Les négociations, en tout cas, prendront des années, au terme
desquelles une période d’attente sera, en outre, nécessaire pour
digérer l’acquis communautaire et adapter les prix agricoles. Et il
faudra que tous les membres de l’Union ratifient cette entrée. Or
l’opinion publique, en France et en Autriche, est aujourd’hui
majoritairement hostile. Il suffirait d’un seul refus, par un
Parlement ou à l’issue d’un référendum national, pour tout bloquer.
L’horizon d’une éventuelle entrée de la Turquie dans l’Union serait
celui des années 2015-2020. “A quoi ressemblera le monde dans ces
années-là?” s’interroge le commissaire européen Pascal Lamy. Dire oui
à la Turquie aujourd’hui serait ne pas insulter l’avenir et se garder
une marge pour faire machine arrière si nécessaire. L’eurodéputé
James Elles est plus inquiet: “Les Turcs sont mus par une telle
détermination qu’ils ne cesseront de pousser à la roue…”
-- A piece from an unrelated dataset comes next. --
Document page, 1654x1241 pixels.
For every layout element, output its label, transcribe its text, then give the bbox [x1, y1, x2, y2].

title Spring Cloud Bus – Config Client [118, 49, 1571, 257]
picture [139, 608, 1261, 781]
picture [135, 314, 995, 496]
In fine, qu’est-ce qui est le plus risqué pour l’Europe: accepter la
candidature turque ou la refuser? Diplomates et experts turcs n’en
font nul mystère, au risque de passer pour des maîtres chanteurs. Si
l’Europe dit non, la déception sera telle qu’elle ne pourra compter
sur le même zèle de la part d’Ankara pour contrôler les routes de la
drogue et de l’immigration clandestine qui passent par son territoire
vers les nôtres. Sans parler de la lutte antiterroriste. A nuancer.
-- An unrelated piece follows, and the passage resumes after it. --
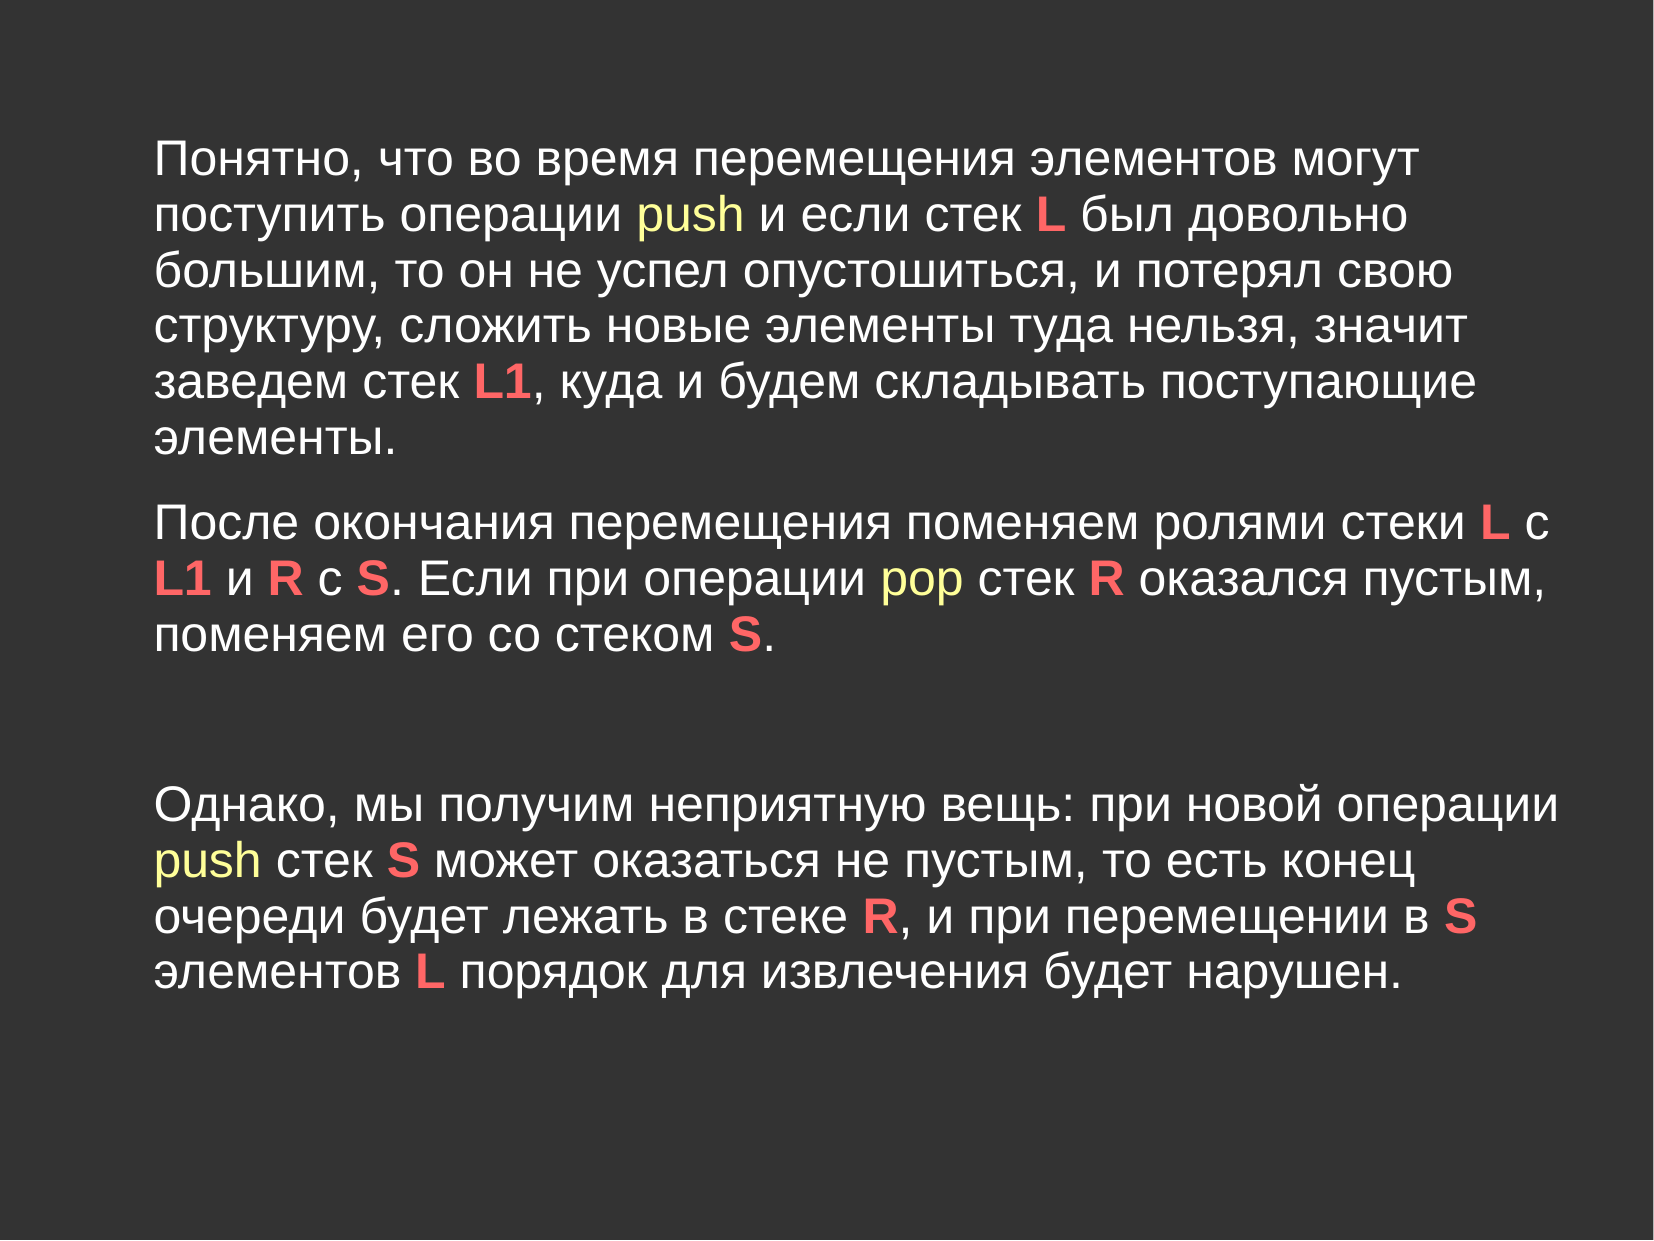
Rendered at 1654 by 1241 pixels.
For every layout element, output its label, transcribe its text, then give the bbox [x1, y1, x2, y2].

list Понятно, что во время перемещения элементов могут поступить операции push и если стек L был довольно большим, то он не успел опустошиться, и потерял свою структуру, сложить новые элементы туда нельзя, значит заведем стек L1, куда и будем складывать поступающие элементы. После окончания перемещения поменяем ролями стеки L с L1 и R с S. Если при операции pop стек R оказался пустым, поменяем его со стеком S. Однако, мы получим неприятную вещь: при новой операции push стек S может оказаться не пустым, то есть конец очереди будет лежать в стеке R, и при перемещении в S элементов L порядок для извлечения будет нарушен. [82, 45, 1571, 1201]
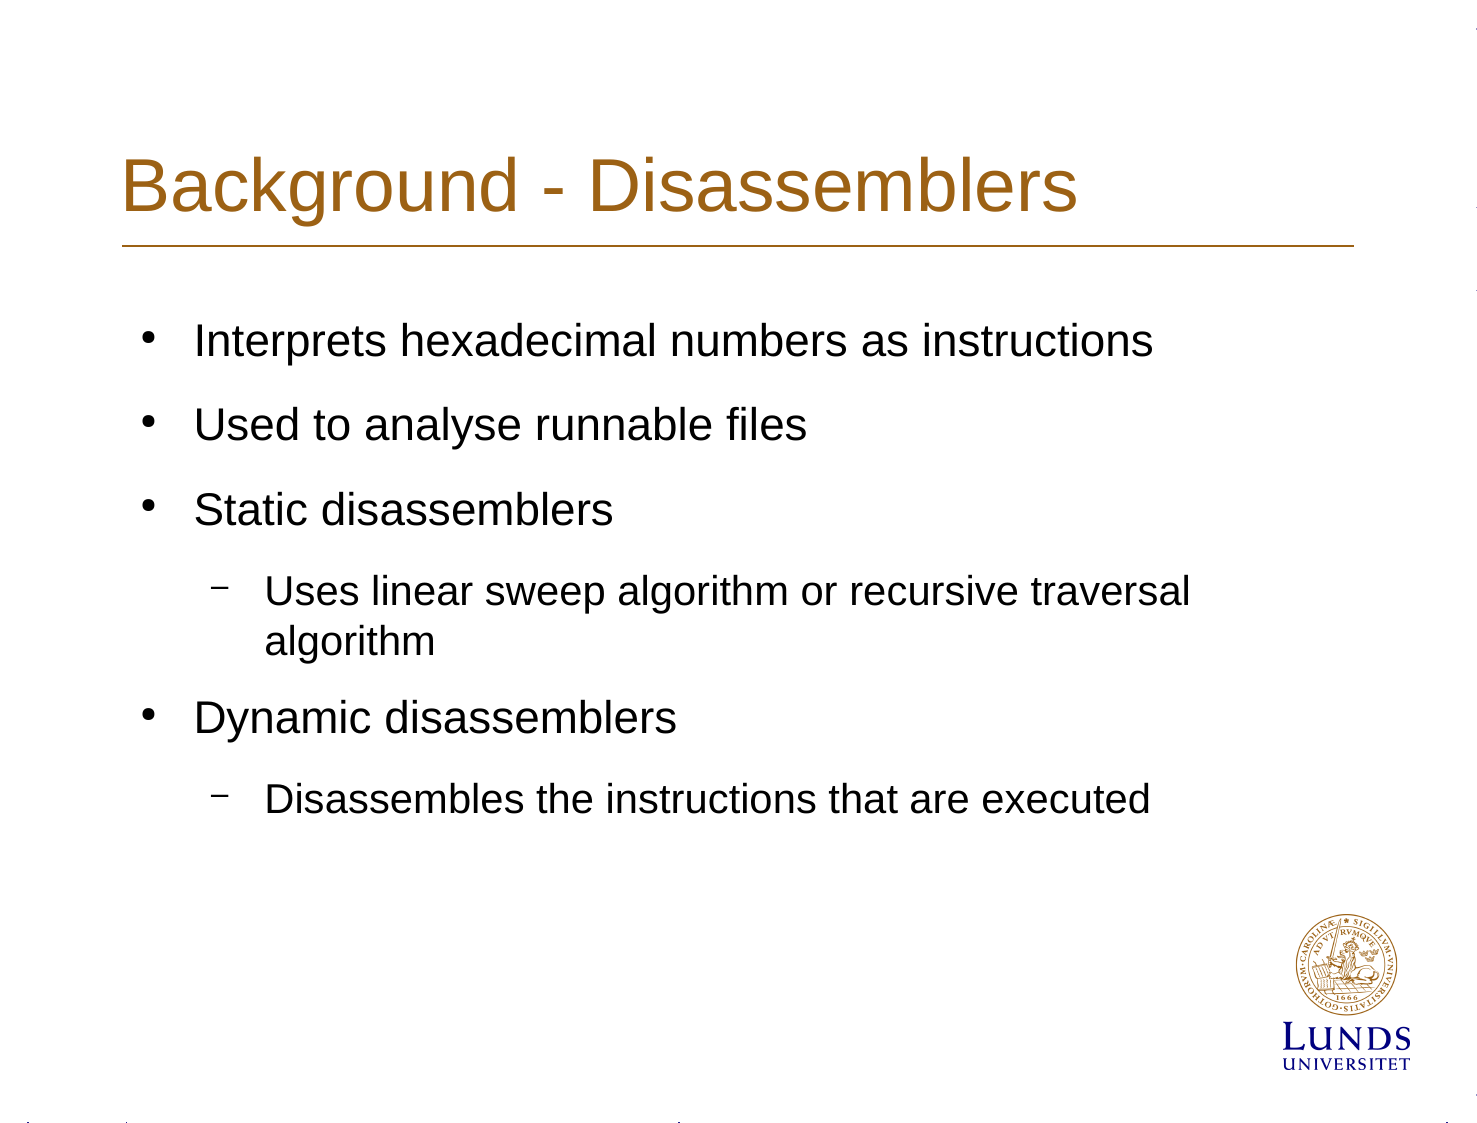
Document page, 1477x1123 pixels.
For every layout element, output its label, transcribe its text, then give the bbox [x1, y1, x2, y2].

Il n’y a pas de plan de rechange et les élites turques savent bien,
quoi qu’elles en disent, que l’avenir de leur pays est lié, sous
une forme ou une autre, à celui de l’Europe. Mais, en disant non,
on renforcerait l’islamisme et l’extrême droite nationaliste. “Parce
que le pays est dans une période de transition démocratique, un
non de l’Europe serait une catastrophe économique et politique”,
prédit l’homme d’affaires Can Paker (Henkel Turquie). Il est
prêt à attendre la date d’entrée: “La route de l’adhésion est plus
importante que l’adhésion elle-même.” La perspective européenne sert
aujourd’hui, comme hier en Espagne et au Portugal, d’aiguillon à la
démocratisation. Et, sur le modèle franco-allemand, à la réconciliation
historique avec le vieil ennemi grec.

“Une Turquie stabilisée, rassérénée et démocratique”, c’est notre
“assurance-vie”, résume Michel Rocard. Au sein de l’Union? Ou à côté,
comme le préconise (voir page 124), sans préciser comment, Philippe
de Villiers? Réponse en décembre.

Post-scriptum Le Premier ministre turc, Recep Tayyip Erdogan,
est invité par George W. Bush à participer, le 9 juin, au prochain
sommet du G 8, qui se tiendra à Sea Island (Géorgie), pour examiner
comment réformer politiquement, économiquement et socialement “le
Grand Moyen-Orient et l’Afrique du Nord”.